> _Consignes de travail_:
**a)** Dans le communiqué de revendication, relevez tous les outils cités pour l'attaque de l'engin de déboisement.
**b)** Poursuivez le communiqué de revendication après sa dernière phrase.

Dans la joie et pour l’attaque.

Nous clamons fièrement notre responsabilité quant :

– A un tag sur un panneaux anti-loup et pro-élévage (vive les meutes crève l’élevage pouvait on lire sur l’écriteau après notre passage). Bien que en l’occurence réintroduits par l’humain, nous voulons que les animaux sauvages puissent vivre sans entraves, si l’idée que les loups mangent des moutons déplait, il suffit de ne pas leur fournir de garde manger géant en faisant de l’élevage.

A l’attaque d’un engin de déboisement (que nous avons dû rendre hors d’usage sans feu malgré notre pyromanie compulsive afin d’éviter un feu de foret) à l’aide de pinces coupantes (pour cables et durites), tournevis (pour les pneus), clé et marteaux (pour accéder aux différents réservoir que nous avons remplis de terre). On ne sait comment parler de cette émotion qui nous étreint la gorge à la vue de tous ces cadavres d’arbres, ces forêts dévastées, de ces machines qui rendent le massacre si rentable… c’est juste que chez nous la tristesse se transforme vite en aggressivité.

> _Informations fournies_:
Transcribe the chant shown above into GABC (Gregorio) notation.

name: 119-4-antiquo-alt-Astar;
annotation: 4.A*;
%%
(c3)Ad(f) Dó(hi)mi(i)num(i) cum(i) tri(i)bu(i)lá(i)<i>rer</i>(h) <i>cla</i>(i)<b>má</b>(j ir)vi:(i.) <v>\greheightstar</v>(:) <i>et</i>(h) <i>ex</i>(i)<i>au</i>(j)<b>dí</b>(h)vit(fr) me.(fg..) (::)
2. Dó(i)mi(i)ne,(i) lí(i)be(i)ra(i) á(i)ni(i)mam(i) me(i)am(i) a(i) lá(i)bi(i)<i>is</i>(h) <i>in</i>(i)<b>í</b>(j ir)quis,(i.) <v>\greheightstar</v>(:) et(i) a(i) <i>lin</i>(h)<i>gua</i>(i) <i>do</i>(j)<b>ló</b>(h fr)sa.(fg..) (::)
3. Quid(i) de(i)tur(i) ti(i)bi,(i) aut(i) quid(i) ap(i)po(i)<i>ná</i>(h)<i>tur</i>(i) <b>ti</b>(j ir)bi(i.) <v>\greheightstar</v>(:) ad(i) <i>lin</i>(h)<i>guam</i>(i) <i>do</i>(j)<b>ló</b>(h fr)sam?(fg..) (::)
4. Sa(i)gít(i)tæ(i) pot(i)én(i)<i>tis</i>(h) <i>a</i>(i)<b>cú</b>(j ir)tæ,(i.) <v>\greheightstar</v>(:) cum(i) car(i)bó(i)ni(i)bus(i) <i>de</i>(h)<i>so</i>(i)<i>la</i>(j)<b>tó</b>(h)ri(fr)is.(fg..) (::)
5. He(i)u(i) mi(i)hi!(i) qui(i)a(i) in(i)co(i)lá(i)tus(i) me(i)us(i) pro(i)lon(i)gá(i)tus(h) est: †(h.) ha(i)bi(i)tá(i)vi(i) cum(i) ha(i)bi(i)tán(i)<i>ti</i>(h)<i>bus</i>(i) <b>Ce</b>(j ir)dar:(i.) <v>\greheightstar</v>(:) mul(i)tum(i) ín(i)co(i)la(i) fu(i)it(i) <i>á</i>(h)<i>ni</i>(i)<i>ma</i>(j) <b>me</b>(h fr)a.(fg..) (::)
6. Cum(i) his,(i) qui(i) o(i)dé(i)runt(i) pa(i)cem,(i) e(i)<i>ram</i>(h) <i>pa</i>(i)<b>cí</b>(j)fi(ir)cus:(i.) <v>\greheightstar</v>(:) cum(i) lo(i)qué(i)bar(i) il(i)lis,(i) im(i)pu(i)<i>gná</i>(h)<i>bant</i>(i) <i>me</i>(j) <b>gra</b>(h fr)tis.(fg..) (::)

> _Réponses dans l'ordre_:
**a)** Pinces coupantes, tournevis, clé, marteaux.

**b)**
A l’attaque incendiaire du noeud de communication du mont aigoual (haut lieu touristique des cévennes). Après des tentatives infructueuses de forcer les portes aux pieds de biche, nous avons finalement réussi à couper le grillage d’une fenêtre et à trouver l’espace nécessaire entre les barreaux pour défoncer les vitres et vider 10 litres d’essence dans les locaux. Bien que nous ayons vu les flammes s’envoler par bourrasques sous la nuit étoilée, les dégats n’ont pas été à la hauteur de nos attentes. Nous avions envie de saccager à la fois cette zone touristique nauséabonde, et cette installation qui participe au contrôle de l’humain sur le monde.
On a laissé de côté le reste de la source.